An automated assembly or manufacturing simulations allow for faster designing and process optimization of work cells avoiding trial-and-error on real machines. This accounts for reduced downtimes, increased efficiency and improved safety within a manufacturing environment. The key driver of this is design automation, which combines parametric modelling, rule-based logic, and scripting into a powerful, integrated capability. Therefore, in modern product development processes where quick iterations and rapid prototyping are essential, scripting can be leveraged as a strategic enabler to improve the possibilities of automation by connecting design intent to logic and processes. 

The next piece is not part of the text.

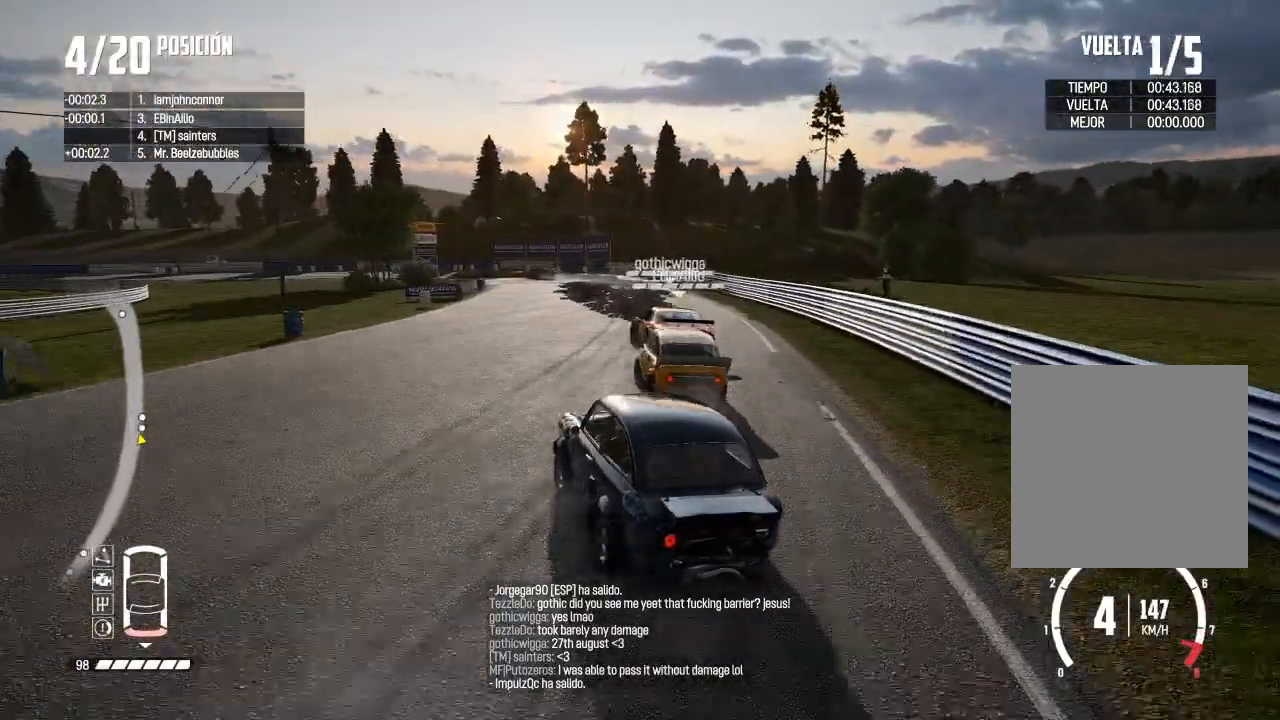
{"buttons": [], "left_stick": "down-left", "right_stick": "up", "events": [[100, "left_stick", "left"], [234, "R1", "down"], [267, "left_stick", "down-left"], [300, "R2", "up"], [334, "R1", "up"], [401, "right_stick", "up"], [434, "X", "down"], [501, "X", "up"]]}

Hence, this thesis aimed to evaluate the strengths and weaknesses of two widely used scripting languages, VB.NET and Python within the CATIA V5 platform by implementing a methodology to develop a graphical user interface that will enable users to control parametric models, drive macros and operate based on user-triggered events. The thesis further seeks to enhance understanding of how VB.NET and Python interface with different CATIA V5 workbenches. 

To support the analysis, a case study of aircraft wing ribs which includes rapid geometric customization, wing assembly automation and its manufacturing simulation is employed. The initial methodology was based on earlier work done on design automation projects which rely on similar automation principles but are solely focused on a smaller scale of realization whereas this thesis envisions a largely dynamic implementation intending to project the flexibility that can be achieved through scripting. The proposed methodology details how a design automation task for a customized product can be undertaken and explains the motivations behind the development of different components and tools utilized within the different aspects of this thesis. Consequently, the methodology adopts a component-based, prototype-intensive approach, incorporating elements of incremental and adaptive iteration.